How did Louise Nicholas: My Story come about?
Sometimes we go after people and other times they just find their way to us. But, in fact, Louise found her way to us in this case. We had to, obviously, prove to Louise that she could trust us and that she and Phil [Kitchin] could work with us and we could give them the freedom to do what they needed to do and invest in the book. Because there were real risks for us.
Clint Rickards doesn’t seem the sort to back down from a challenge. That was a risk. The Clint Rickards factor was a risk for us, absolutely. But – God’s work, etcetera – we thought we just must press on. It wasn’t without its perils, but we had to do it. And I think that book, for people who perhaps thought “Is she telling the truth? Is she just a troublemaker?”, absolutely sealed public confidence in her.

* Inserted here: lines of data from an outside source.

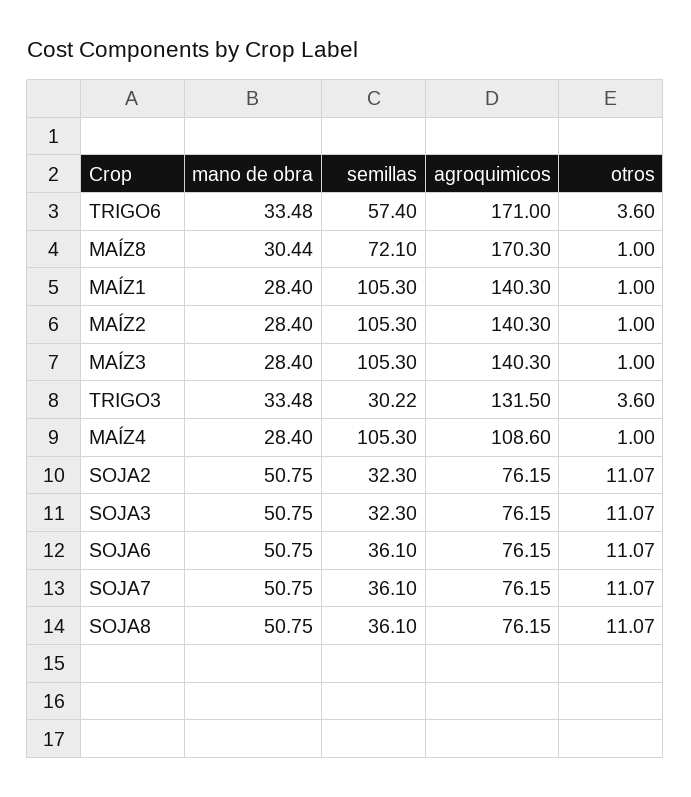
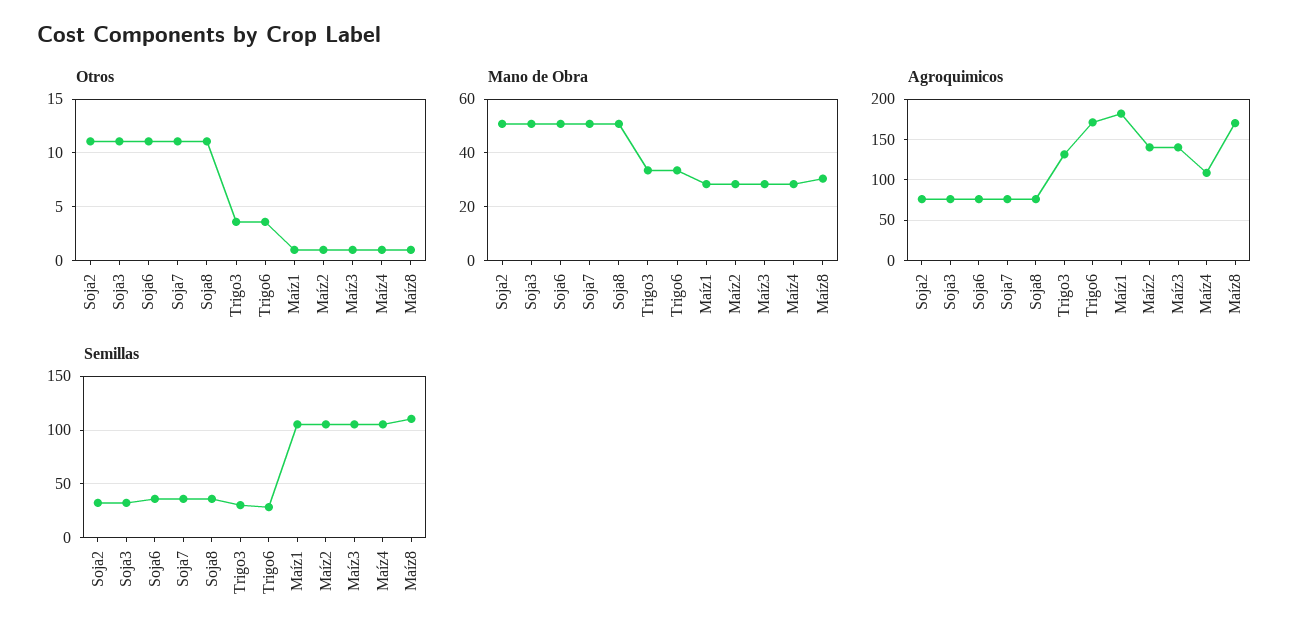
semillas, TRIGO6: 57.4 -> 30
semillas, MAÍZ8: 72.1 -> 110
agroquimicos, MAÍZ1: 140.3 -> 180

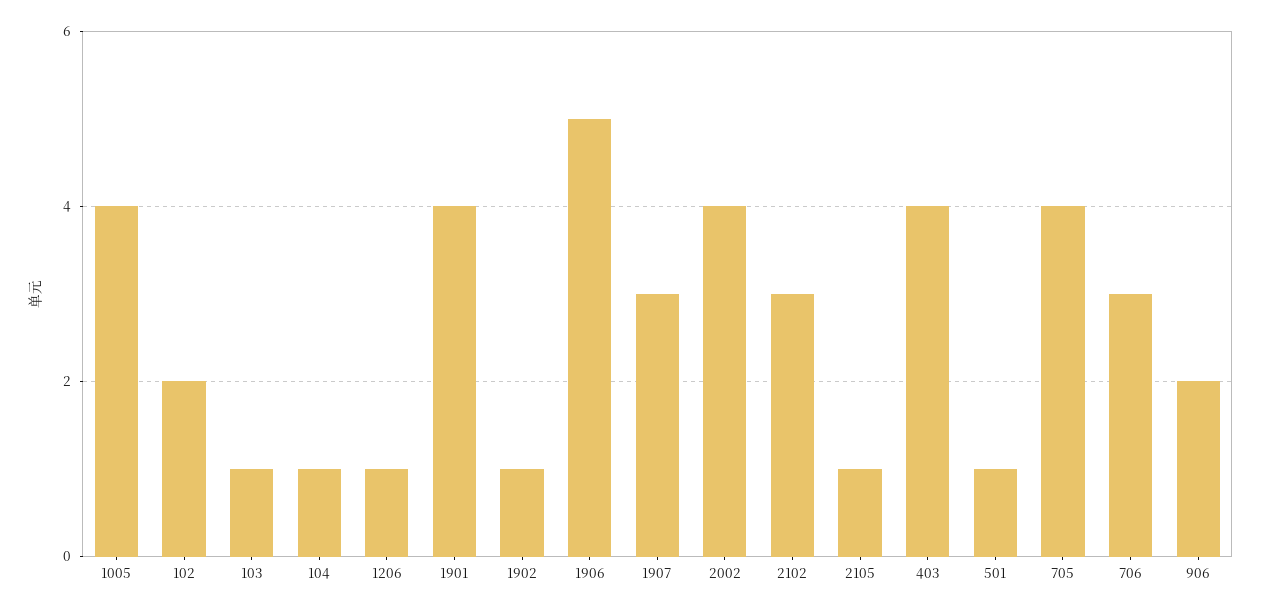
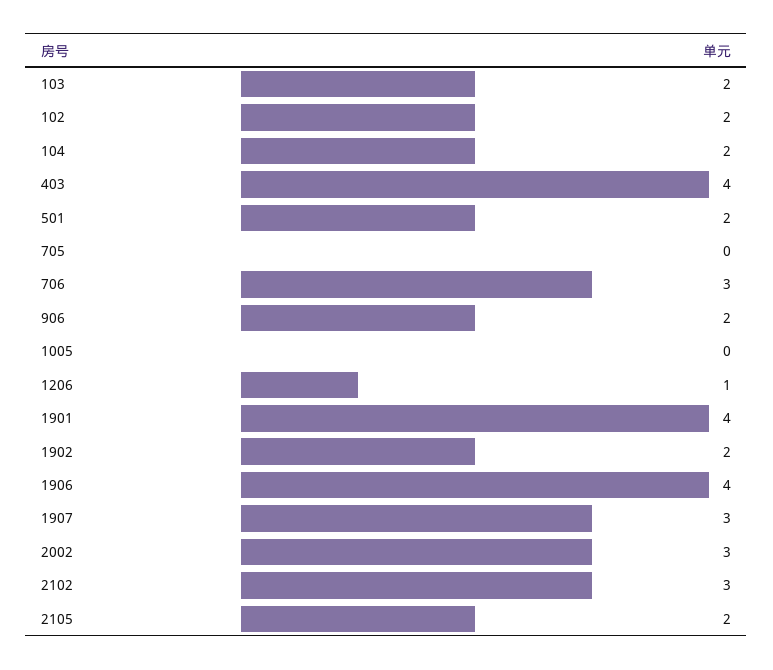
1005: 4 -> 0
103: 1 -> 2
104: 1 -> 2
1902: 1 -> 2
1906: 5 -> 4
2002: 4 -> 3
2105: 1 -> 2
501: 1 -> 2
705: 4 -> 0

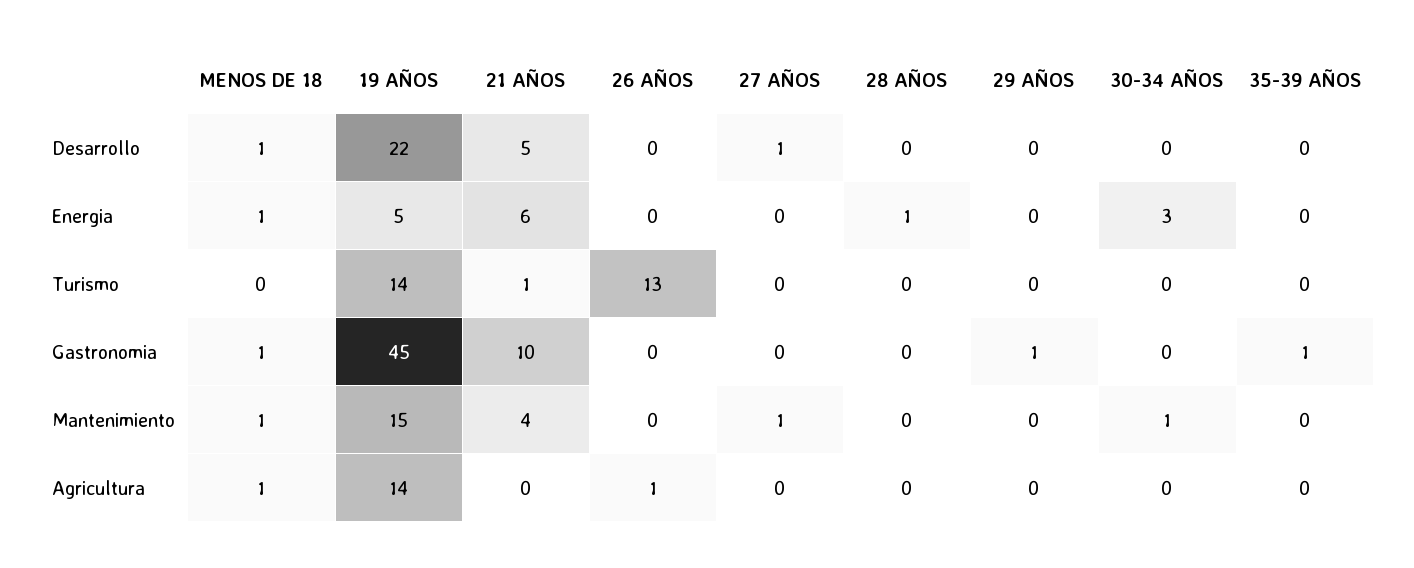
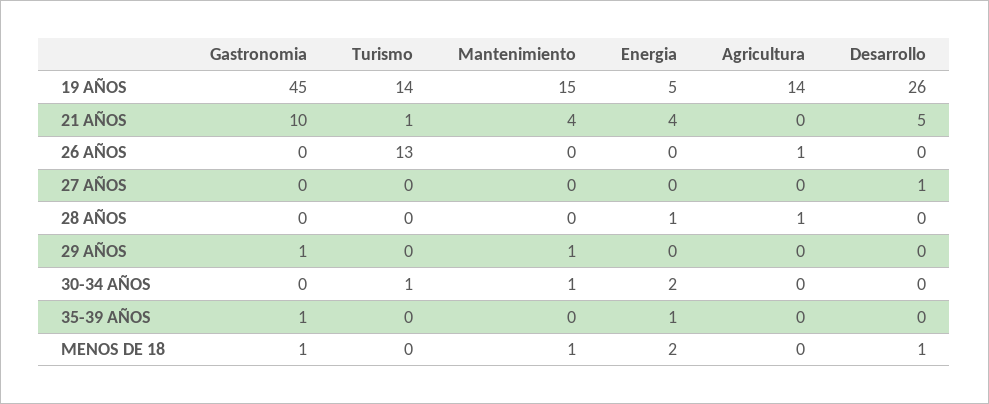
19 AÑOS, Desarrollo: 22 -> 26
MENOS DE 18, Energia: 1 -> 2
21 AÑOS, Energia: 6 -> 4
30-34 AÑOS, Energia: 3 -> 2
35-39 AÑOS, Energia: 0 -> 1
30-34 AÑOS, Turismo: 0 -> 1
27 AÑOS, Mantenimiento: 1 -> 0
29 AÑOS, Mantenimiento: 0 -> 1
MENOS DE 18, Agricultura: 1 -> 0
28 AÑOS, Agricultura: 0 -> 1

What’s selling well at the moment?
The sales that we’ve had this Christmas of all our big illustrated books are telling us that people really respond to a beautifully put together package. They will pay a lot of money for a book that looks just right – that isn’t just superficially right, but there’s something inside that’s worthwhile as well. We published The French Café Cookbook, which is $99 – really, really expensive – and we’ve completely sold out the first run.

What is the most important part of a cookbook – beautiful design and photo-graphy, or recipes that actually work?
You could say that books like that are food porn and, initially, there’s just the “wow” impact. But there will be people who are confident and serious cooks who will definitely cook from that book.

Speaking of design, do you judge books by their covers?
Yeah, I do. I think we all do, and as publishers we agonise over them. With a book, you have just one cover and you have to get it right. If you’re looking in front of a bookcase and you’ve got two minutes, the cover is what engages you. If you’re looking for a writer you trust, it might be a bad cover, but as it’s Richard Ford or whatever, then it doesn’t matter.

Our best-seller lists are dominated by cooking and rugby books. Discuss. Those rugby books are a complete phenomenon, and what does that say? That it’s just still so important to us that we do, somehow, need to connect to those rugby heroes. Some of those books are really worthwhile. Anton Oliver’s book was something really significant and different. It lifted the lid on the All Black culture and created a stir.

Aside from Anton – do you think, say, a 22-year-old professional athlete has a lot to say in a memoir? Well, that’s a good question. We don’t publish those, so I guess I don’t need to comment.
In Denis Welch's Culture Vulture column in the same issue, (his second-last) ,Denis reveals that Random House are publishing memoirs this year from Fiona Kidman, Hamish Keith, and Denise L'Estrange-Corbet. All will be eagerly awaited especially that from Dame Fiona Kidman who has had an illustrious writing career. This will be partone of her memoir and will cover the first half of her life.